── Listagem de dados
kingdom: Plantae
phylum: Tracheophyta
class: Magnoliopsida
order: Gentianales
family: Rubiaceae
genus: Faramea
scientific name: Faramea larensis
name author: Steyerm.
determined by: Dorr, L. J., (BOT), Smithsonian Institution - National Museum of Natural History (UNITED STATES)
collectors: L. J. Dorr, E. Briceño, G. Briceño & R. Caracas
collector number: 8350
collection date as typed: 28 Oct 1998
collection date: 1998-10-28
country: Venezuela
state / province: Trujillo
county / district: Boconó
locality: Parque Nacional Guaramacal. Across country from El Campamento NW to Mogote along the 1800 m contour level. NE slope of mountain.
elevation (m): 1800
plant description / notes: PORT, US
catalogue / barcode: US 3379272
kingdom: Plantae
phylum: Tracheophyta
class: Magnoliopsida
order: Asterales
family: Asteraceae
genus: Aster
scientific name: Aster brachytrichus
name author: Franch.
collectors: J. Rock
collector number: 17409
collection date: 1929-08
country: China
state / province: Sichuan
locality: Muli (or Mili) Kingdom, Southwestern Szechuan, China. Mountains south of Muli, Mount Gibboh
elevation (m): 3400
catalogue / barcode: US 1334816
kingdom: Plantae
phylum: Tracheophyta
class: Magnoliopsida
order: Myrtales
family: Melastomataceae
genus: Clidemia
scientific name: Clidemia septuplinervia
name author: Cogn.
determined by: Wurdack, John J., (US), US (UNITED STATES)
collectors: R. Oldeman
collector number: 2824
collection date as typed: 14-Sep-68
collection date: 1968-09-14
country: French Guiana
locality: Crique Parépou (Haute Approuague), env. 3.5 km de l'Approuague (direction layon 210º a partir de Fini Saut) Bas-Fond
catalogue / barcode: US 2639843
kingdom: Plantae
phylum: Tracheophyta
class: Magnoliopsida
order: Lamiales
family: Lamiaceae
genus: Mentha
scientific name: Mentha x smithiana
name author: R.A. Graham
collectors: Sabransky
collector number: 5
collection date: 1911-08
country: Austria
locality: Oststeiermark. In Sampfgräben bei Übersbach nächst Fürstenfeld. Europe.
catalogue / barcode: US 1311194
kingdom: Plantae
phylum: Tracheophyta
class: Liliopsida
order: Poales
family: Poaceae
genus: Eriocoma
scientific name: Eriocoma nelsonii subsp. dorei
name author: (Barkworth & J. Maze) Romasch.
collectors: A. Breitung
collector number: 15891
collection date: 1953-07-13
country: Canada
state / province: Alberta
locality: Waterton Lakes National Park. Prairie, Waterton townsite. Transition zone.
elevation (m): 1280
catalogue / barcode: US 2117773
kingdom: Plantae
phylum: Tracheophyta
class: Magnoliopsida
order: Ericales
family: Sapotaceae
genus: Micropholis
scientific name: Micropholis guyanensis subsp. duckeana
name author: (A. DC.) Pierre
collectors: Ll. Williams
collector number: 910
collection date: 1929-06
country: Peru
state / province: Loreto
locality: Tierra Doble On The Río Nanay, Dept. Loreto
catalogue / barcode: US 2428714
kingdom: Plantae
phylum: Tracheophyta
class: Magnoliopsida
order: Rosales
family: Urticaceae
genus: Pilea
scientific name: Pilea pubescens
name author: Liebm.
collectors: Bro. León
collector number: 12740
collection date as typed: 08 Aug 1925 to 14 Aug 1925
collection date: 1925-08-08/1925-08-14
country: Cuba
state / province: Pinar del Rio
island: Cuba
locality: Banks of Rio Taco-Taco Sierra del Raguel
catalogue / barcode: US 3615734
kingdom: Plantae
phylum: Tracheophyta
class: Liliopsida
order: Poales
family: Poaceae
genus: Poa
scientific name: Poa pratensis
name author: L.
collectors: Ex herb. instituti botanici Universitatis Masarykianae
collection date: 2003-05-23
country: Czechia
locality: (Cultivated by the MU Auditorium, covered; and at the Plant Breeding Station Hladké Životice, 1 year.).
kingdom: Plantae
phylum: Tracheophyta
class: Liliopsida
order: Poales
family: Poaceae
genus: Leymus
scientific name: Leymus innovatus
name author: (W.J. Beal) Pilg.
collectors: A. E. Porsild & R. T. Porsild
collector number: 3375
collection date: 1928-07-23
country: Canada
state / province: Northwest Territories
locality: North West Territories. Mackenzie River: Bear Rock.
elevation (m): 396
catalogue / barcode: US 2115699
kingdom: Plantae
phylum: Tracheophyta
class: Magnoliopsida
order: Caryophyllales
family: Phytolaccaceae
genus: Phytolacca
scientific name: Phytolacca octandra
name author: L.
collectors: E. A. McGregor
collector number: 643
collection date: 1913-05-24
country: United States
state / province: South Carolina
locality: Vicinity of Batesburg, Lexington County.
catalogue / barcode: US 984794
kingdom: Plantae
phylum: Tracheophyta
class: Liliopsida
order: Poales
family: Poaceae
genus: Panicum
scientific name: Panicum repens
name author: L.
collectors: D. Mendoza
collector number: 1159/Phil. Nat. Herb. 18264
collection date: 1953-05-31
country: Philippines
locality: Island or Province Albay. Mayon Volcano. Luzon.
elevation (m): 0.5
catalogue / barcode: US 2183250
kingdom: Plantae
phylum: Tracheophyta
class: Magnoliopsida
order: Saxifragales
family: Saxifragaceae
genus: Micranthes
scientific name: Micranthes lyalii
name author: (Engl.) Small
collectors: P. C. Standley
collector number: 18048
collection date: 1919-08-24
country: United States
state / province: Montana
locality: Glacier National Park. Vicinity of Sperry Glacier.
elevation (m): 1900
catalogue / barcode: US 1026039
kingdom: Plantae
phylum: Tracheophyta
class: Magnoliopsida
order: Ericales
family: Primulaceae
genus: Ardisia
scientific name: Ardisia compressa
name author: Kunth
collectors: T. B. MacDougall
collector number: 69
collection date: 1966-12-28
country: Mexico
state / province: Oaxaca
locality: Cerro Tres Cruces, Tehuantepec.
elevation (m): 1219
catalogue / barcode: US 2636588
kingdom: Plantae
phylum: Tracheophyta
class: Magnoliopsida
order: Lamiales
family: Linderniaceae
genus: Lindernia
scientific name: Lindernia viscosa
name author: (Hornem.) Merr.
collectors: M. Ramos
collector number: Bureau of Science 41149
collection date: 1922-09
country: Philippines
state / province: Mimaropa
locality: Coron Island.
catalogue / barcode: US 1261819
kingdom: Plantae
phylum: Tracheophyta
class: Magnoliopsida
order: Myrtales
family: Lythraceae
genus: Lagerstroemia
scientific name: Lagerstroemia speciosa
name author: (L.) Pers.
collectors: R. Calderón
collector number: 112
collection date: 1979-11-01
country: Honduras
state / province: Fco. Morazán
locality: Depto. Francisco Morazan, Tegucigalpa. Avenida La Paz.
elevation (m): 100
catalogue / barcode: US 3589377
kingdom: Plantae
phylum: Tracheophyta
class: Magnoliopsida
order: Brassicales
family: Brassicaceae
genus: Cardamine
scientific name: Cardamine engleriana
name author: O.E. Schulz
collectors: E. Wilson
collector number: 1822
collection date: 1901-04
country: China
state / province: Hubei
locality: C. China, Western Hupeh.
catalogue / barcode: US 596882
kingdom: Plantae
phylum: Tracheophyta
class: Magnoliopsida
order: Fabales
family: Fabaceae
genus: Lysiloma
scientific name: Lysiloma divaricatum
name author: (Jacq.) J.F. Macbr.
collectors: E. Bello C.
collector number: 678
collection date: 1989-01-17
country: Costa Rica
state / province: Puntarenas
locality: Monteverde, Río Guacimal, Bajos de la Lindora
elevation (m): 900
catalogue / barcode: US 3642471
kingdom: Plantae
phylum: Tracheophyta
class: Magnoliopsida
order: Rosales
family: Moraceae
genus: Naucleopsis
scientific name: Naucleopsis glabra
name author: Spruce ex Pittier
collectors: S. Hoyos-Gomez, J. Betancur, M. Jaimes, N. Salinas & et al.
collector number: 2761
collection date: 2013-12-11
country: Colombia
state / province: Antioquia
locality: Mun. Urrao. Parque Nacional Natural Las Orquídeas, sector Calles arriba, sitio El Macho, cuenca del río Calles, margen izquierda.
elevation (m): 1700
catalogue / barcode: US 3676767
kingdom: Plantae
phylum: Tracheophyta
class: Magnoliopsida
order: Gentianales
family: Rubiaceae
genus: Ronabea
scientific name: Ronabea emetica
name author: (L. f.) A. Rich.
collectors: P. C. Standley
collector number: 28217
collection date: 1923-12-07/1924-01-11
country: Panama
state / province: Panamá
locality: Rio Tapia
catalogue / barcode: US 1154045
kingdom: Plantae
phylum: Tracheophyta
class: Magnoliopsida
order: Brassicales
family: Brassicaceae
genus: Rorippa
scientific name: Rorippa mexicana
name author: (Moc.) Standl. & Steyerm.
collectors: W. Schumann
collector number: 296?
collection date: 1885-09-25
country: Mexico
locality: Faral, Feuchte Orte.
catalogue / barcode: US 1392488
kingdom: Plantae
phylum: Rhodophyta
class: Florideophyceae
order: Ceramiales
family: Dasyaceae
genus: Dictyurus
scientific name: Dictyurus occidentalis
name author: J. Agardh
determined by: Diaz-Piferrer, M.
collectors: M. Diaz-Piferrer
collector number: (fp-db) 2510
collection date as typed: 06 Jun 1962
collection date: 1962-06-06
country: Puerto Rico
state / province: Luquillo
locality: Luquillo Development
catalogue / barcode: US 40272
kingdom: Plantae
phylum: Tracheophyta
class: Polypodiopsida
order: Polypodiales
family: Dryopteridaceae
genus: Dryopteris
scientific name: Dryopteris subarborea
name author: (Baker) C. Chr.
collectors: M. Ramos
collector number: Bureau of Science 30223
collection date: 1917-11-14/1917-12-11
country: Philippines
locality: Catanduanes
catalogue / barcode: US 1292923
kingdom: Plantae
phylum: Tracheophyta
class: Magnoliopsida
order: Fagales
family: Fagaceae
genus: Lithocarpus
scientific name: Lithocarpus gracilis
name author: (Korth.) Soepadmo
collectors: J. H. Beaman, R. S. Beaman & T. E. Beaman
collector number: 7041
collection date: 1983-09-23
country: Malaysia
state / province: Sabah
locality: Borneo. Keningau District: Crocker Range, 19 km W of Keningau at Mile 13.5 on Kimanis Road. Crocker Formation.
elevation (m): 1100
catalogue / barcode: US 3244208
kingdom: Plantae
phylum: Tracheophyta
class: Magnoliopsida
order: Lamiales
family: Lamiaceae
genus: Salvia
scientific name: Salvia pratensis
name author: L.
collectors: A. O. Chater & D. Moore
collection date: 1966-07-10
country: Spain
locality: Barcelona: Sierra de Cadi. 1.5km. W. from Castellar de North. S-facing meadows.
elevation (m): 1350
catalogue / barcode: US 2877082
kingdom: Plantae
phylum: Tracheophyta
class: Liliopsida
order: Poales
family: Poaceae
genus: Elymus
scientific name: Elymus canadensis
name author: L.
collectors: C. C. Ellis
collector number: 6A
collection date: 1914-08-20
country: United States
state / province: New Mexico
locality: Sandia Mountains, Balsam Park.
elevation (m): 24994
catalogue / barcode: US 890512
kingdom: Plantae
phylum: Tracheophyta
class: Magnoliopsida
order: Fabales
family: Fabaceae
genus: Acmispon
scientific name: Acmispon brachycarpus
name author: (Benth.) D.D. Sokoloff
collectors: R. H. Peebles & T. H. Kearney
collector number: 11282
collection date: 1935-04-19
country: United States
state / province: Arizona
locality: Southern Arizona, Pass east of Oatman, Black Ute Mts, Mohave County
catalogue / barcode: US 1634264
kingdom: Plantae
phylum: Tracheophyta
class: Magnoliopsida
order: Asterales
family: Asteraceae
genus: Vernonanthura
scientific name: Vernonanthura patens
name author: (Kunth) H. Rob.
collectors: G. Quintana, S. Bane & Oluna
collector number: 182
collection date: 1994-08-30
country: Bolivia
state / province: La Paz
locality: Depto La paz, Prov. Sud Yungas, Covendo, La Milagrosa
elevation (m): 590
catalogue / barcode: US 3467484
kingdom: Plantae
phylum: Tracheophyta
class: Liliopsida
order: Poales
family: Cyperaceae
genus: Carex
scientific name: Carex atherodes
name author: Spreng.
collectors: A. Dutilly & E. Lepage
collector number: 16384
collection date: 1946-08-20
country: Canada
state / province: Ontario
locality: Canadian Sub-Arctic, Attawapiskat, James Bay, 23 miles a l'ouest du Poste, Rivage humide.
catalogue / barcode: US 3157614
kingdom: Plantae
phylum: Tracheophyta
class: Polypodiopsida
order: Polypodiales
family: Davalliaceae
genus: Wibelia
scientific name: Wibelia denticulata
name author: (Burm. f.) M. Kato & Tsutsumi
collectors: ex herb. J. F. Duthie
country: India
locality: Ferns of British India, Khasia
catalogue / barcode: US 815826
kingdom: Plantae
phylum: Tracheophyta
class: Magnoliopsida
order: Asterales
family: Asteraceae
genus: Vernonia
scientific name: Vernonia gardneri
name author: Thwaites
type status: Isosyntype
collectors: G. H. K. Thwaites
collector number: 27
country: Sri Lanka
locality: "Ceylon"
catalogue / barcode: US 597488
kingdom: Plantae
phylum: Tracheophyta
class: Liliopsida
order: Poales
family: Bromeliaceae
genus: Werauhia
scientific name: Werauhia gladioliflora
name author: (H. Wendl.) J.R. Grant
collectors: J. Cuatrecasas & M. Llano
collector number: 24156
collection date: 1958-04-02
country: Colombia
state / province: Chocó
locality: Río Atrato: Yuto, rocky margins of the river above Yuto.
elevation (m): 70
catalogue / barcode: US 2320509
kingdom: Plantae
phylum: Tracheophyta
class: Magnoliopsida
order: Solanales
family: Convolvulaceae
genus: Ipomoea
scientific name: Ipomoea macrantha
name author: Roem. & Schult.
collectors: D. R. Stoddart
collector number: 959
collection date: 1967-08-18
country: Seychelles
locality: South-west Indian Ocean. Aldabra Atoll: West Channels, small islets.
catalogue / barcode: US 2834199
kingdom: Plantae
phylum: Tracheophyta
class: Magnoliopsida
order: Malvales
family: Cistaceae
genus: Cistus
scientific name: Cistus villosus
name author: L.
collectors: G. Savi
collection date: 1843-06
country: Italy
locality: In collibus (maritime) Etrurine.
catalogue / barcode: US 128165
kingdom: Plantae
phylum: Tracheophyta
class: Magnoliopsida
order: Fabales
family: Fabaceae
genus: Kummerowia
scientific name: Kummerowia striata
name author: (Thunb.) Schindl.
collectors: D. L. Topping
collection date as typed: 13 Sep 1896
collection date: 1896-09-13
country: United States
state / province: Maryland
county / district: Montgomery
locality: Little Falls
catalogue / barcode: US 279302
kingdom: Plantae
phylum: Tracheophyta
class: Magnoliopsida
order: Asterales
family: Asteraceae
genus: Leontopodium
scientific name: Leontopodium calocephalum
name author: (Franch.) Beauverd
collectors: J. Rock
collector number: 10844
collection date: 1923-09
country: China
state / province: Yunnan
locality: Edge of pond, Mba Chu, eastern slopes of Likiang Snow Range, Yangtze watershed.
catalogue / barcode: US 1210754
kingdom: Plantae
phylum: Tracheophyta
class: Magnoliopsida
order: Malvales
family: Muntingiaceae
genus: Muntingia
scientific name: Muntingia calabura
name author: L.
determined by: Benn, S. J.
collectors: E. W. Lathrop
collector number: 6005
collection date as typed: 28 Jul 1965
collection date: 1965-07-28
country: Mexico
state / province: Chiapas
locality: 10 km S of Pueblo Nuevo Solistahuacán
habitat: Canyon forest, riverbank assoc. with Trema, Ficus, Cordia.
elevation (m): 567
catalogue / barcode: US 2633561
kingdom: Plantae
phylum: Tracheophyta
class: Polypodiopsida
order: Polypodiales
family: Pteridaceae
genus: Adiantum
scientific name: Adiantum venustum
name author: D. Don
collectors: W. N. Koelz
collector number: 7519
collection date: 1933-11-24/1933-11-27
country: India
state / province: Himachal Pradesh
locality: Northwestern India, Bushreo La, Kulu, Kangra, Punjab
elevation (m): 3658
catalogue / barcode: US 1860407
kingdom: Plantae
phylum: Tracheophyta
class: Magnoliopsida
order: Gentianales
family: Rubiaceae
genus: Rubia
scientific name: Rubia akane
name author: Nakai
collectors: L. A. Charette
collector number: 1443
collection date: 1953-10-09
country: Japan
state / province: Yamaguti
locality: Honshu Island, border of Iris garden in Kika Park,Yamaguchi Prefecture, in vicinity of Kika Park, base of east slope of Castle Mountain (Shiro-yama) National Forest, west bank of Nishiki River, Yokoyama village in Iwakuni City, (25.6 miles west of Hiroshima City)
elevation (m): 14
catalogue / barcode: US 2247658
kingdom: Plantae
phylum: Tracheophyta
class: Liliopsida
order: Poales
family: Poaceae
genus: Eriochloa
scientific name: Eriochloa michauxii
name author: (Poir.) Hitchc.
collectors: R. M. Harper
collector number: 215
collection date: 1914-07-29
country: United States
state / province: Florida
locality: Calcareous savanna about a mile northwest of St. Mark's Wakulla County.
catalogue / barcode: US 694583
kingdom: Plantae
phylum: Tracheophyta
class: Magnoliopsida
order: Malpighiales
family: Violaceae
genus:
────
Copie sem nenhuma alteração as linhas dos dados acima, da linha que contém "scientific name: Carex atherodes" até a linha que contém "locality: Canadian Sub-Arctic, Attawapiskat, James", incluindo as duas.

• _Resposta_
scientific name: Carex atherodes
name author: Spreng.
collectors: A. Dutilly & E. Lepage
collector number: 16384
collection date: 1946-08-20
country: Canada
state / province: Ontario
locality: Canadian Sub-Arctic, Attawapiskat, James Bay, 23 miles a l'ouest du Poste, Rivage humide.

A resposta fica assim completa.